### [CONSEGNA]
Per favore, modifica il materiale qui sotto sostituendo "Томске" con "Новосибирске" e lasciando invariato tutto il resto. Non includere le immagini nella risposta.

· · · ·

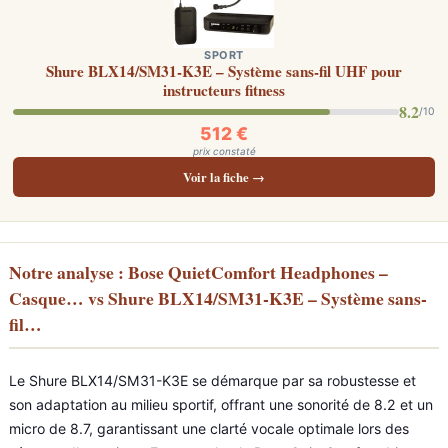
SPORT
Shure BLX14/SM31-K3E – Système sans-fil UHF pour
instructeurs fitness
8.2
/10
512 €
prix constaté
Voir la fiche →
Notre analyse : Bose QuietComfort Headphones –
Casque… vs Shure BLX14/SM31-K3E – Système sans-
fil…
Le Shure BLX14/SM31-K3E se démarque par sa robustesse et
son adaptation au milieu sportif, offrant une sonorité de 8.2 et un
micro de 8.7, garantissant une clarté vocale optimale lors des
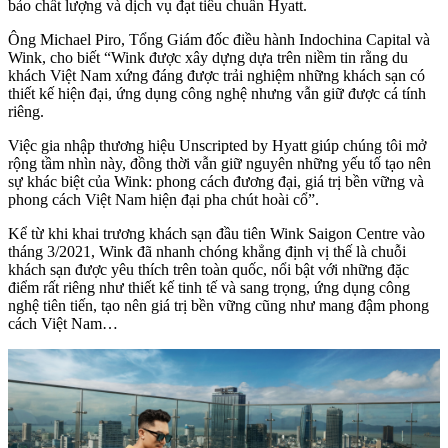
bảo chất lượng và dịch vụ đạt tiêu chuẩn Hyatt.
Ông Michael Piro, Tổng Giám đốc điều hành Indochina Capital và
Wink, cho biết “Wink được xây dựng dựa trên niềm tin rằng du
khách Việt Nam xứng đáng được trải nghiệm những khách sạn có
thiết kế hiện đại, ứng dụng công nghệ nhưng vẫn giữ được cá tính
riêng.
Việc gia nhập thương hiệu Unscripted by Hyatt giúp chúng tôi mở
rộng tầm nhìn này, đồng thời vẫn giữ nguyên những yếu tố tạo nên
sự khác biệt của Wink: phong cách đương đại, giá trị bền vững và
phong cách Việt Nam hiện đại pha chút hoài cổ”.
Kể từ khi khai trương khách sạn đầu tiên Wink Saigon Centre vào
tháng 3/2021, Wink đã nhanh chóng khẳng định vị thế là chuỗi
khách sạn được yêu thích trên toàn quốc, nổi bật với những đặc
điểm rất riêng như thiết kế tinh tế và sang trọng, ứng dụng công
nghệ tiên tiến, tạo nên giá trị bền vững cũng như mang đậm phong
cách Việt Nam…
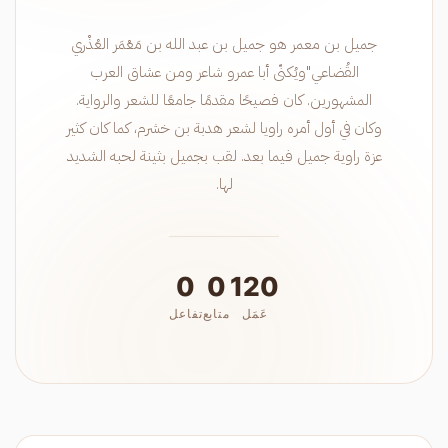
جميل بن معمر هو جميل بن عبد الله بن مَعْمَر العُذْري
القُضاعي"ويُكنّى أبا عمرو شاعر ومن عشاق العرب
المشهورين. كان فصيحًا مقدمًا جامعًا للشعر والرواية.
وكان في أول أمره راويا لشعر هدبة بن خشرم، كما كان كثير
عزة راوية جميل فيما بعد. لقب بجميل بثينة لحبه الشديد
لها.
0
0
120
عَمَل
متابع
تفاعل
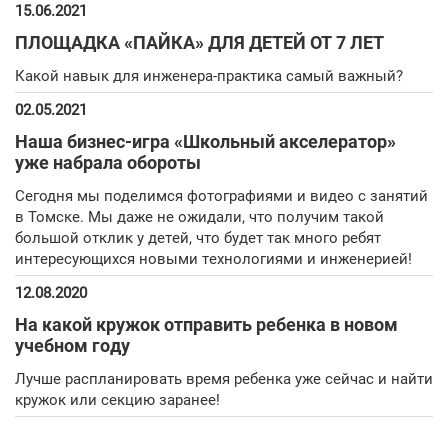
15.06.2021
ПЛОЩАДКА «ПАЙКА» ДЛЯ ДЕТЕЙ ОТ 7 ЛЕТ
Какой навык для инженера-практика самый важный?
02.05.2021
Наша бизнес-игра «Школьный акселератор»
уже набрала обороты
Сегодня мы поделимся фотографиями и видео с занятий
в Томске. Мы даже не ожидали, что получим такой
большой отклик у детей, что будет так много ребят
интересующихся новыми технологиями и инженерией!
12.08.2020
На какой кружок отправить ребенка в новом
учебном году
Лучше распланировать время ребенка уже сейчас и найти
кружок или секцию заранее!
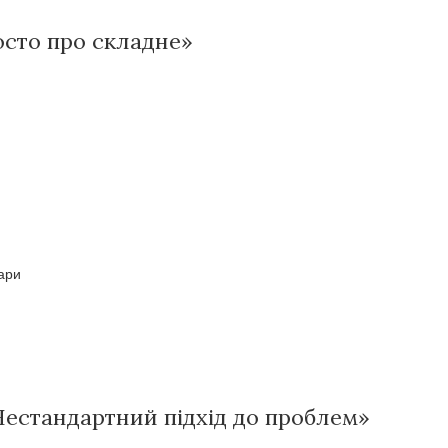
росто про складне»
вари
Нестандартний підхід до проблем»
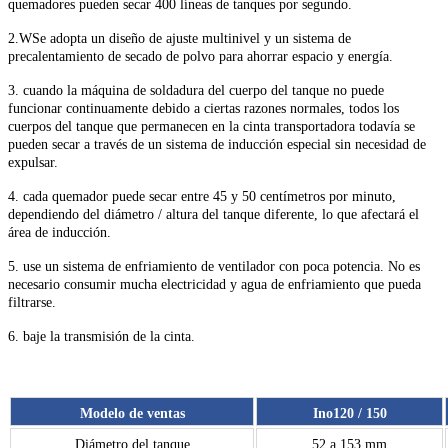
quemadores pueden secar 400 líneas de tanques por segundo.
2.
W
Se adopta un diseño de ajuste multinivel y un sistema de
precalentamiento de secado de polvo para ahorrar espacio y energía.
3. cuando la máquina de soldadura del cuerpo del tanque no puede
funcionar continuamente debido a ciertas razones normales, todos los
cuerpos del tanque que permanecen en la cinta transportadora todavía se
pueden secar a través de un sistema de inducción especial sin necesidad de
expulsar.
4. cada quemador puede secar entre 45 y 50 centímetros por minuto,
dependiendo del diámetro / altura del tanque diferente, lo que afectará el
área de inducción.
5. use un sistema de enfriamiento de ventilador con poca potencia. No es
necesario consumir mucha electricidad y agua de enfriamiento que pueda
filtrarse.
6. baje la transmisión de la cinta.
Modelo de ventas
Ino120 / 150
Diámetro del tanque
52 a 153 mm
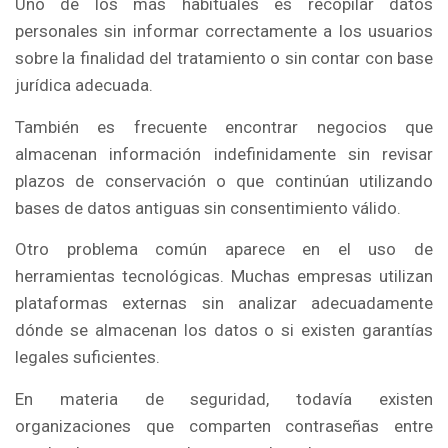
Uno de los más habituales es recopilar datos
personales sin informar correctamente a los usuarios
sobre la finalidad del tratamiento o sin contar con base
jurídica adecuada.
También es frecuente encontrar negocios que
almacenan información indefinidamente sin revisar
plazos de conservación o que continúan utilizando
bases de datos antiguas sin consentimiento válido.
Otro problema común aparece en el uso de
herramientas tecnológicas. Muchas empresas utilizan
plataformas externas sin analizar adecuadamente
dónde se almacenan los datos o si existen garantías
legales suficientes.
En materia de seguridad, todavía existen
organizaciones que comparten contraseñas entre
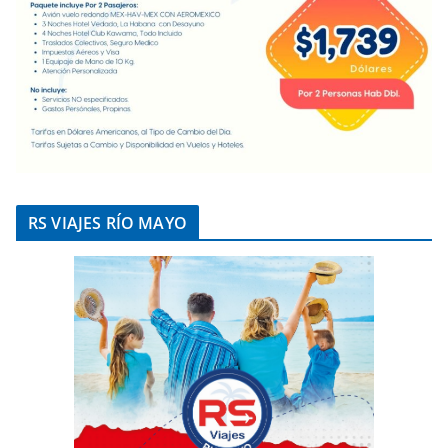
RS VIAJES RÍO MAYO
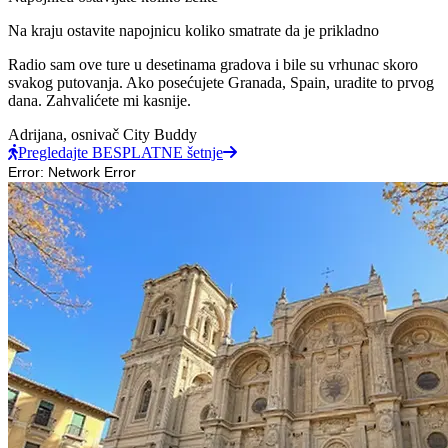
Na kraju ostavite napojnicu koliko smatrate da je prikladno
Radio sam ove ture u desetinama gradova i bile su vrhunac skoro
svakog putovanja. Ako posećujete Granada, Spain, uradite to prvog
dana. Zahvalićete mi kasnije.
Adrijana,
osnivač City Buddy
Pregledajte BESPLATNE šetnje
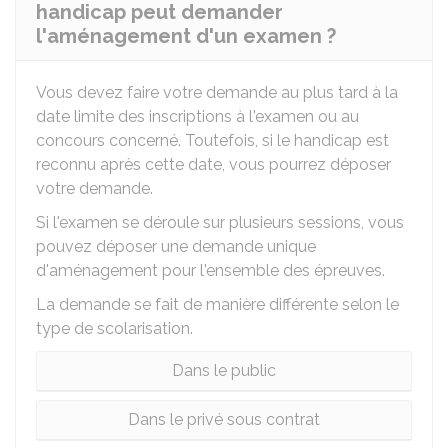
handicap peut demander
l'aménagement d'un examen ?
Vous devez faire votre demande au plus tard à la
date limite des inscriptions à l'examen ou au
concours concerné. Toutefois, si le handicap est
reconnu après cette date, vous pourrez déposer
votre demande.
Si l'examen se déroule sur plusieurs sessions, vous
pouvez déposer une demande unique
d'aménagement pour l'ensemble des épreuves.
La demande se fait de manière différente selon le
type de scolarisation.
Dans le public
Dans le privé sous contrat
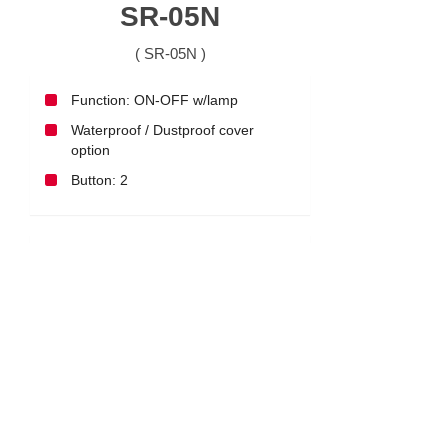
SR-05N
( SR-05N )
Function: ON-OFF w/lamp
Waterproof / Dustproof cover
option
Button: 2
下载
017_SR-05
加入咨询
English
|
繁中
|
简中
|
日文
|
Deutsch
|
한국어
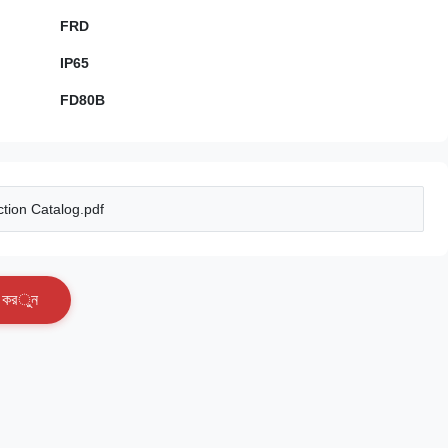
FRD
IP65
FD80B
tion Catalog.pdf
ক
র
ু
ন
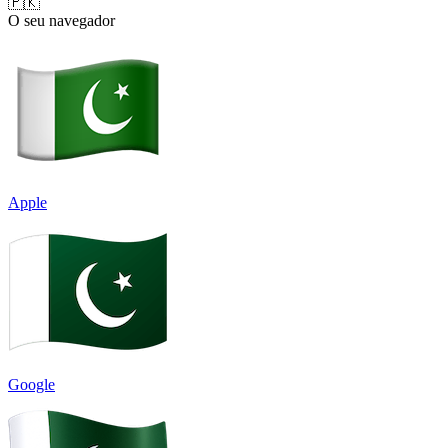
🇵🇰
O seu navegador
Apple
Google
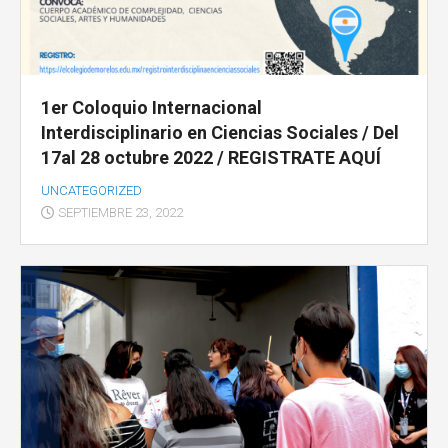
1er Coloquio Internacional
Interdisciplinario en Ciencias Sociales / Del
17al 28 octubre 2022 / REGISTRATE AQUÍ
UNCATEGORIZED
SEPTIEMBRE 23, 2022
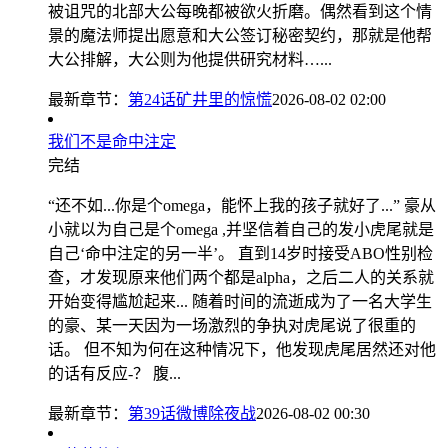
被诅咒的北部大公每晚都被欲火折磨。偶然看到这个情
景的魔法师提出愿意和大公签订秘密契约，那就是他帮
大公排解，大公则为他提供研究材料…...
最新章节：
第24话矿井里的惊慌
2026-08-02 02:00
我们不是命中注定
完结
“还不如...你是个omega，能怀上我的孩子就好了...” 豪从
小就以为自己是个omega ,并坚信着自己的发小虎尾就是
自己‘命中注定的另一半’。 直到14岁时接受ABO性别检
查，才发现原来他们两个都是alpha，之后二人的关系就
开始变得尴尬起来... 随着时间的流逝成为了一名大学生
的豪、某一天因为一场激烈的争执对虎尾说了很重的
话。 但不知为何在这种情况下，他发现虎尾居然还对他
的话有反应-？ 腹...
最新章节：
第39话微博除夜战
2026-08-02 00:30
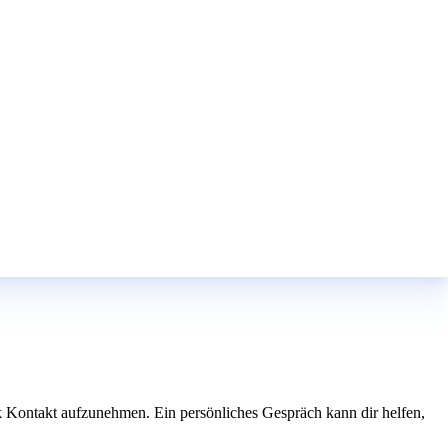
ock Kontakt aufzunehmen. Ein persönliches Gespräch kann dir helfen,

· · · ·

### [RISULTATO]
SPORT
Shure BLX14/SM31-K3E – Système sans-fil UHF pour
instructeurs fitness
8.2
/10
512 €
prix constaté
Voir la fiche →
Notre analyse : Bose QuietComfort Headphones –
Casque… vs Shure BLX14/SM31-K3E – Système sans-
fil…
Le Shure BLX14/SM31-K3E se démarque par sa robustesse et
son adaptation au milieu sportif, offrant une sonorité de 8.2 et un
micro de 8.7, garantissant une clarté vocale optimale lors des
bảo chất lượng và dịch vụ đạt tiêu chuẩn Hyatt.
Ông Michael Piro, Tổng Giám đốc điều hành Indochina Capital và
Wink, cho biết “Wink được xây dựng dựa trên niềm tin rằng du
khách Việt Nam xứng đáng được trải nghiệm những khách sạn có
thiết kế hiện đại, ứng dụng công nghệ nhưng vẫn giữ được cá tính
riêng.
Việc gia nhập thương hiệu Unscripted by Hyatt giúp chúng tôi mở
rộng tầm nhìn này, đồng thời vẫn giữ nguyên những yếu tố tạo nên
sự khác biệt của Wink: phong cách đương đại, giá trị bền vững và
phong cách Việt Nam hiện đại pha chút hoài cổ”.
Kể từ khi khai trương khách sạn đầu tiên Wink Saigon Centre vào
tháng 3/2021, Wink đã nhanh chóng khẳng định vị thế là chuỗi
khách sạn được yêu thích trên toàn quốc, nổi bật với những đặc
điểm rất riêng như thiết kế tinh tế và sang trọng, ứng dụng công
nghệ tiên tiến, tạo nên giá trị bền vững cũng như mang đậm phong
cách Việt Nam…
جميل بن معمر هو جميل بن عبد الله بن مَعْمَر العُذْري
القُضاعي"ويُكنّى أبا عمرو شاعر ومن عشاق العرب
المشهورين. كان فصيحًا مقدمًا جامعًا للشعر والرواية.
وكان في أول أمره راويا لشعر هدبة بن خشرم، كما كان كثير
عزة راوية جميل فيما بعد. لقب بجميل بثينة لحبه الشديد
لها.
0
0
120
عَمَل
متابع
تفاعل
15.06.2021
ПЛОЩАДКА «ПАЙКА» ДЛЯ ДЕТЕЙ ОТ 7 ЛЕТ
Какой навык для инженера-практика самый важный?
02.05.2021
Наша бизнес-игра «Школьный акселератор»
уже набрала обороты
Сегодня мы поделимся фотографиями и видео с занятий
в Новосибирске. Мы даже не ожидали, что получим такой
большой отклик у детей, что будет так много ребят
интересующихся новыми технологиями и инженерией!
12.08.2020
На какой кружок отправить ребенка в новом
учебном году
Лучше распланировать время ребенка уже сейчас и найти
кружок или секцию заранее!
росто про складне»
вари
Нестандартний підхід до проблем»
quemadores pueden secar 400 líneas de tanques por segundo.
2.
W
Se adopta un diseño de ajuste multinivel y un sistema de
precalentamiento de secado de polvo para ahorrar espacio y energía.
3. cuando la máquina de soldadura del cuerpo del tanque no puede
funcionar continuamente debido a ciertas razones normales, todos los
cuerpos del tanque que permanecen en la cinta transportadora todavía se
pueden secar a través de un sistema de inducción especial sin necesidad de
expulsar.
4. cada quemador puede secar entre 45 y 50 centímetros por minuto,
dependiendo del diámetro / altura del tanque diferente, lo que afectará el
área de inducción.
5. use un sistema de enfriamiento de ventilador con poca potencia. No es
necesario consumir mucha electricidad y agua de enfriamiento que pueda
filtrarse.
6. baje la transmisión de la cinta.
Modelo de ventas
Ino120 / 150
Diámetro del tanque
52 a 153 mm
Uno de los más habituales es recopilar datos
personales sin informar correctamente a los usuarios
sobre la finalidad del tratamiento o sin contar con base
jurídica adecuada.
También es frecuente encontrar negocios que
almacenan información indefinidamente sin revisar
plazos de conservación o que continúan utilizando
bases de datos antiguas sin consentimiento válido.
Otro problema común aparece en el uso de
herramientas tecnológicas. Muchas empresas utilizan
plataformas externas sin analizar adecuadamente
dónde se almacenan los datos o si existen garantías
legales suficientes.
En materia de seguridad, todavía existen
organizaciones que comparten contraseñas entre
RS VIAJES RÍO MAYO
Na kraju ostavite napojnicu koliko smatrate da je prikladno
Radio sam ove ture u desetinama gradova i bile su vrhunac skoro
svakog putovanja. Ako posećujete Granada, Spain, uradite to prvog
dana. Zahvalićete mi kasnije.
Adrijana,
osnivač City Buddy
Pregledajte BESPLATNE šetnje
handicap peut demander
l'aménagement d'un examen ?
Vous devez faire votre demande au plus tard à la
date limite des inscriptions à l'examen ou au
concours concerné. Toutefois, si le handicap est
reconnu après cette date, vous pourrez déposer
votre demande.
Si l'examen se déroule sur plusieurs sessions, vous
pouvez déposer une demande unique
d'aménagement pour l'ensemble des épreuves.
La demande se fait de manière différente selon le
type de scolarisation.
Dans le public
Dans le privé sous contrat
SR-05N
( SR-05N )
Function: ON-OFF w/lamp
Waterproof / Dustproof cover
option
Button: 2
下载
017_SR-05
加入咨询
English
|
繁中
|
简中
|
日文
|
Deutsch
|
한국어
FRD
IP65
FD80B
tion Catalog.pdf
ক
র
ু
ন
🇵🇰
O seu navegador
Apple
Google
1er Coloquio Internacional
Interdisciplinario en Ciencias Sociales / Del
17al 28 octubre 2022 / REGISTRATE AQUÍ
UNCATEGORIZED
SEPTIEMBRE 23, 2022
被诅咒的北部大公每晚都被欲火折磨。偶然看到这个情
景的魔法师提出愿意和大公签订秘密契约，那就是他帮
大公排解，大公则为他提供研究材料…...
最新章节：
第24话矿井里的惊慌
2026-08-02 02:00
我们不是命中注定
完结
“还不如...你是个omega，能怀上我的孩子就好了...” 豪从
小就以为自己是个omega ,并坚信着自己的发小虎尾就是
自己‘命中注定的另一半’。 直到14岁时接受ABO性别检
查，才发现原来他们两个都是alpha，之后二人的关系就
开始变得尴尬起来... 随着时间的流逝成为了一名大学生
的豪、某一天因为一场激烈的争执对虎尾说了很重的
话。 但不知为何在这种情况下，他发现虎尾居然还对他
的话有反应-？ 腹...
最新章节：
第39话微博除夜战
2026-08-02 00:30
ock Kontakt aufzunehmen. Ein persönliches Gespräch kann dir helfen,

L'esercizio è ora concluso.